TASK DIRECTIONS
Every line of the records must be repeated exactly; pictures stay out.

___

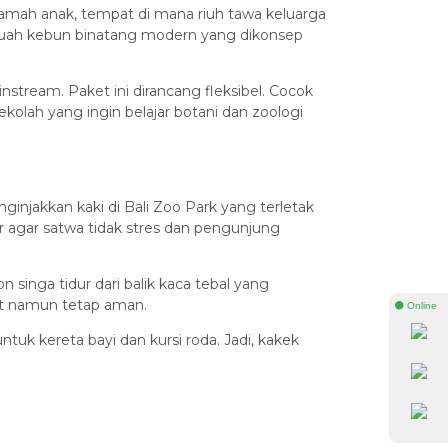
 ramah anak, tempat di mana riuh tawa keluarga
sebuah kebun binatang modern yang dikonsep
stream. Paket ini dirancang fleksibel. Cocok
lah yang ingin belajar botani dan zoologi
injakkan kaki di Bali Zoo Park yang terletak
r agar satwa tidak stres dan pengunjung
singa tidur dari balik kaca tebal yang
at namun tetap aman.
⚫ Online
tuk kereta bayi dan kursi roda. Jadi, kakek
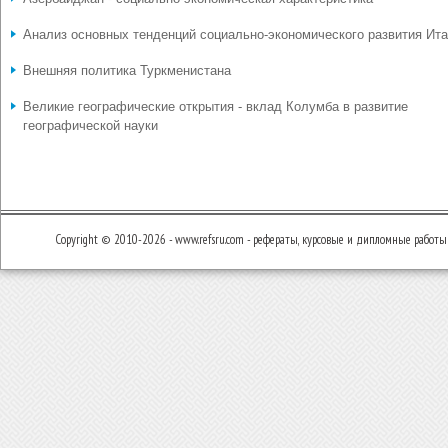
Анализ основных тенденций социально-экономического развития Ит
Внешняя политика Туркменистана
Великие географические открытия - вклад Колумба в развитие
географической науки
Copyright © 2010-2026 - www.refsru.com - рефераты, курсовые и дипломные работы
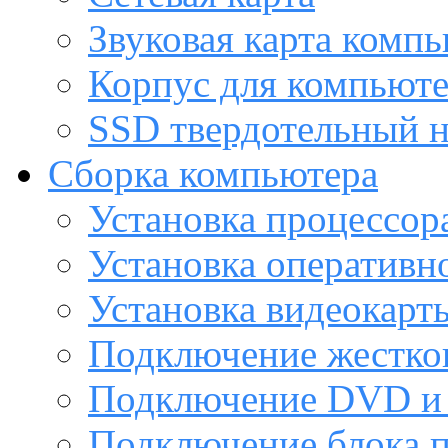
Звуковая карта комп
Корпус для компьют
SSD твердотельный н
Сборка компьютера
Установка процессор
Установка оперативн
Установка видеокарт
Подключение жестког
Подключение DVD и 
Подключение блока 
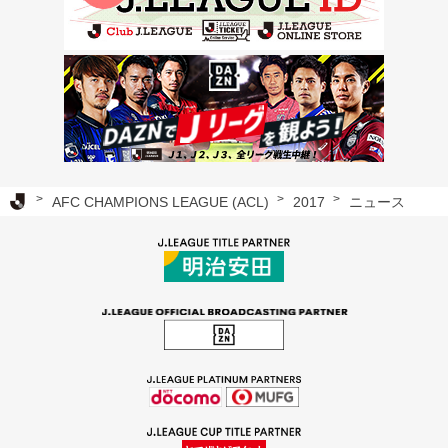
Ｊリーグ TOP
AFC CHAMPIONS LEAGUE (ACL)
2017
ニュース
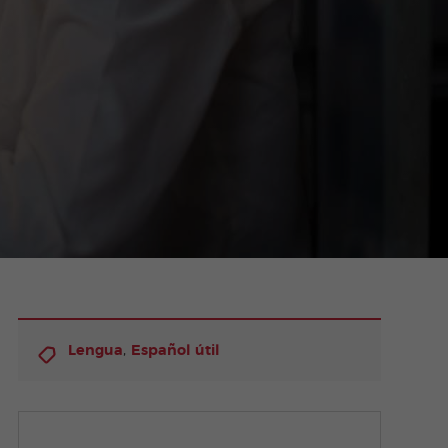
,
Lengua
Español útil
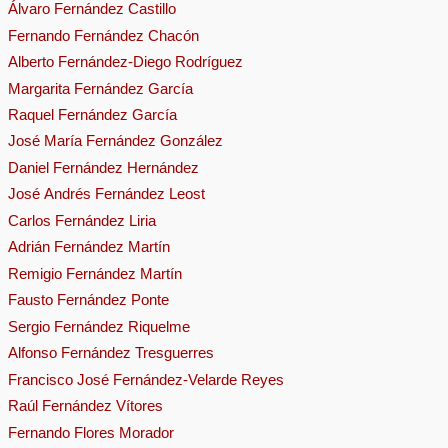
Álvaro Fernández Castillo
Fernando Fernández Chacón
Alberto Fernández-Diego Rodríguez
Margarita Fernández García
Raquel Fernández García
José María Fernández González
Daniel Fernández Hernández
José Andrés Fernández Leost
Carlos Fernández Liria
Adrián Fernández Martín
Remigio Fernández Martín
Fausto Fernández Ponte
Sergio Fernández Riquelme
Alfonso Fernández Tresguerres
Francisco José Fernández-Velarde Reyes
Raúl Fernández Vítores
Fernando Flores Morador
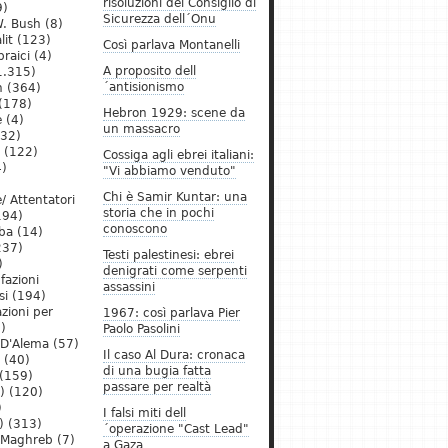
risoluzioni del Consiglio di
9)
Sicurezza dell´Onu
. Bush
(8)
lit
(123)
Così parlava Montanelli
raici
(4)
A proposito dell
1.315)
´antisionismo
h
(364)
(178)
Hebron 1929: scene da
e
(4)
un massacro
32)
(122)
Cossiga agli ebrei italiani:
)
"Vi abbiamo venduto"
Chi è Samir Kuntar: una
/ Attentatori
storia che in pochi
194)
conoscono
ba
(14)
237)
Testi palestinesi: ebrei
)
denigrati come serpenti
 fazioni
assassini
si
(194)
zioni per
1967: così parlava Pier
)
Paolo Pasolini
 D'Alema
(57)
Il caso Al Dura: cronaca
(40)
di una bugia fatta
(159)
passare per realtà
)
(120)
)
I falsi miti dell
)
(313)
´operazione "Cast Lead"
l Maghreb
(7)
a Gaza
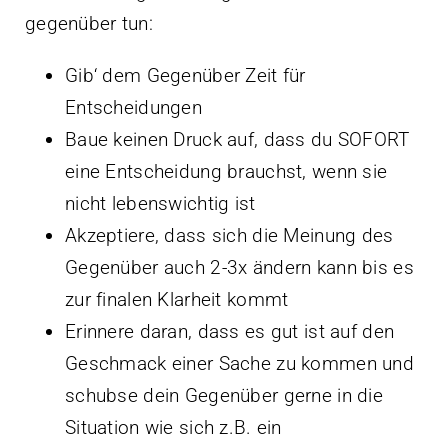
gegenüber tun:
Gib‘ dem Gegenüber Zeit für
Entscheidungen
Baue keinen Druck auf, dass du SOFORT
eine Entscheidung brauchst, wenn sie
nicht lebenswichtig ist
Akzeptiere, dass sich die Meinung des
Gegenüber auch 2-3x ändern kann bis es
zur finalen Klarheit kommt
Erinnere daran, dass es gut ist auf den
Geschmack einer Sache zu kommen und
schubse dein Gegenüber gerne in die
Situation wie sich z.B. ein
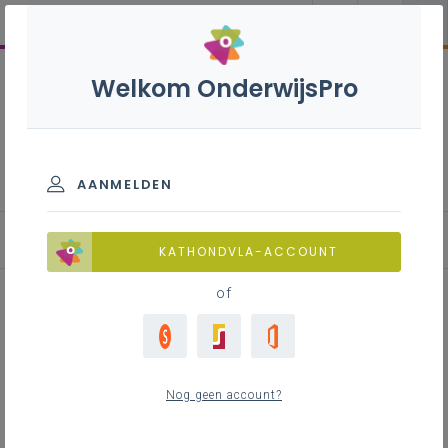
Welkom OnderwijsPro
Taalonderwijs Nederlands
AANMELDEN
Materialenbank
KATHONDVLA-ACCOUNT
of
Dossier taaltrajecten
Nog geen account?
Inhoudstafel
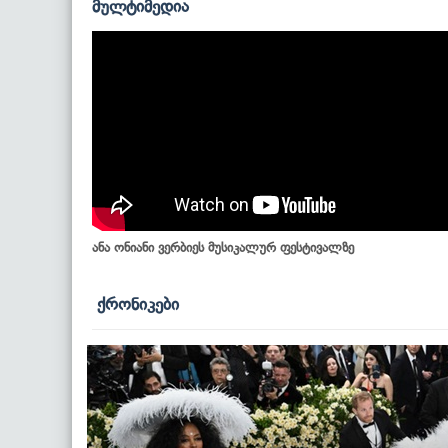
მულტიმედია
ანა ონიანი ვერბიეს მუსიკალურ ფესტივალზე
ქრონიკები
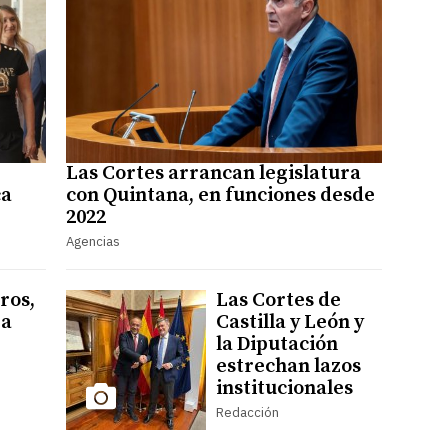
Las Cortes arrancan legislatura
ca
con Quintana, en funciones desde
2022
Agencias
ros,
Las Cortes de
ra
Castilla y León y
la Diputación
estrechan lazos
institucionales
Redacción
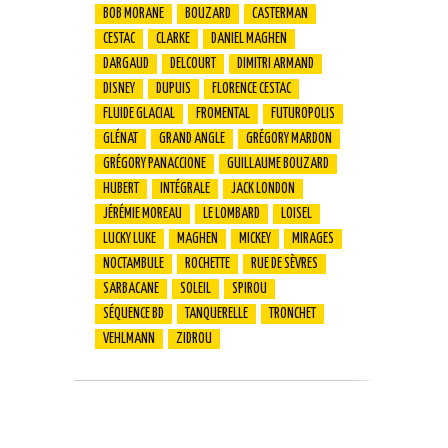
BOB MORANE
BOUZARD
CASTERMAN
CESTAC
CLARKE
DANIEL MAGHEN
DARGAUD
DELCOURT
DIMITRI ARMAND
DISNEY
DUPUIS
FLORENCE CESTAC
FLUIDE GLACIAL
FROMENTAL
FUTUROPOLIS
GLÉNAT
GRAND ANGLE
GRÉGORY MARDON
GRÉGORY PANACCIONE
GUILLAUME BOUZARD
HUBERT
INTÉGRALE
JACK LONDON
JÉRÉMIE MOREAU
LE LOMBARD
LOISEL
LUCKY LUKE
MAGHEN
MICKEY
MIRAGES
NOCTAMBULE
ROCHETTE
RUE DE SÈVRES
SARBACANE
SOLEIL
SPIROU
SÉQUENCE BD
TANQUERELLE
TRONCHET
VEHLMANN
ZIDROU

___

EXERCISE RESULT
 ramah anak, tempat di mana riuh tawa keluarga
sebuah kebun binatang modern yang dikonsep
stream. Paket ini dirancang fleksibel. Cocok
lah yang ingin belajar botani dan zoologi
injakkan kaki di Bali Zoo Park yang terletak
r agar satwa tidak stres dan pengunjung
singa tidur dari balik kaca tebal yang
at namun tetap aman.
⚫ Online
tuk kereta bayi dan kursi roda. Jadi, kakek
Анализ основных тенденций социально-экономического развития Ит
Внешняя политика Туркменистана
Великие географические открытия - вклад Колумба в развитие
географической науки
Copyright © 2010-2026 - www.refsru.com - рефераты, курсовые и дипломные работы
Звуковая карта комп
Корпус для компьют
SSD твердотельный н
Сборка компьютера
Установка процессор
Установка оперативн
Установка видеокарт
Подключение жестког
Подключение DVD и 
Подключение блока 
Ｊリーグ TOP
AFC CHAMPIONS LEAGUE (ACL)
2017
ニュース
,
Lengua
Español útil
Álvaro Fernández Castillo
Fernando Fernández Chacón
Alberto Fernández-Diego Rodríguez
Margarita Fernández García
Raquel Fernández García
José María Fernández González
Daniel Fernández Hernández
José Andrés Fernández Leost
Carlos Fernández Liria
Adrián Fernández Martín
Remigio Fernández Martín
Fausto Fernández Ponte
Sergio Fernández Riquelme
Alfonso Fernández Tresguerres
Francisco José Fernández-Velarde Reyes
Raúl Fernández Vítores
Fernando Flores Morador
risoluzioni del Consiglio di
9)
Sicurezza dell´Onu
. Bush
(8)
lit
(123)
Così parlava Montanelli
raici
(4)
A proposito dell
1.315)
´antisionismo
h
(364)
(178)
Hebron 1929: scene da
e
(4)
un massacro
32)
(122)
Cossiga agli ebrei italiani:
)
"Vi abbiamo venduto"
Chi è Samir Kuntar: una
/ Attentatori
storia che in pochi
194)
conoscono
ba
(14)
237)
Testi palestinesi: ebrei
)
denigrati come serpenti
 fazioni
assassini
si
(194)
zioni per
1967: così parlava Pier
)
Paolo Pasolini
 D'Alema
(57)
Il caso Al Dura: cronaca
(40)
di una bugia fatta
(159)
passare per realtà
)
(120)
)
I falsi miti dell
)
(313)
´operazione "Cast Lead"
l Maghreb
(7)
a Gaza
gegenüber tun:
Gib‘ dem Gegenüber Zeit für
Entscheidungen
Baue keinen Druck auf, dass du SOFORT
eine Entscheidung brauchst, wenn sie
nicht lebenswichtig ist
Akzeptiere, dass sich die Meinung des
Gegenüber auch 2-3x ändern kann bis es
zur finalen Klarheit kommt
Erinnere daran, dass es gut ist auf den
Geschmack einer Sache zu kommen und
schubse dein Gegenüber gerne in die
Situation wie sich z.B. ein
Welkom OnderwijsPro
Taalonderwijs Nederlands
AANMELDEN
Materialenbank
KATHONDVLA-ACCOUNT
of
Dossier taaltrajecten
Nog geen account?
Inhoudstafel
მულტიმედია
ანა ონიანი ვერბიეს მუსიკალურ ფესტივალზე
ქრონიკები
Las Cortes arrancan legislatura
ca
con Quintana, en funciones desde
2022
Agencias
ros,
Las Cortes de
ra
Castilla y León y
la Diputación
estrechan lazos
institucionales
Redacción
BOB MORANE
BOUZARD
CASTERMAN
CESTAC
CLARKE
DANIEL MAGHEN
DARGAUD
DELCOURT
DIMITRI ARMAND
DISNEY
DUPUIS
FLORENCE CESTAC
FLUIDE GLACIAL
FROMENTAL
FUTUROPOLIS
GLÉNAT
GRAND ANGLE
GRÉGORY MARDON
GRÉGORY PANACCIONE
GUILLAUME BOUZARD
HUBERT
INTÉGRALE
JACK LONDON
JÉRÉMIE MOREAU
LE LOMBARD
LOISEL
LUCKY LUKE
MAGHEN
MICKEY
MIRAGES
NOCTAMBULE
ROCHETTE
RUE DE SÈVRES
SARBACANE
SOLEIL
SPIROU
SÉQUENCE BD
TANQUERELLE
TRONCHET
VEHLMANN
ZIDROU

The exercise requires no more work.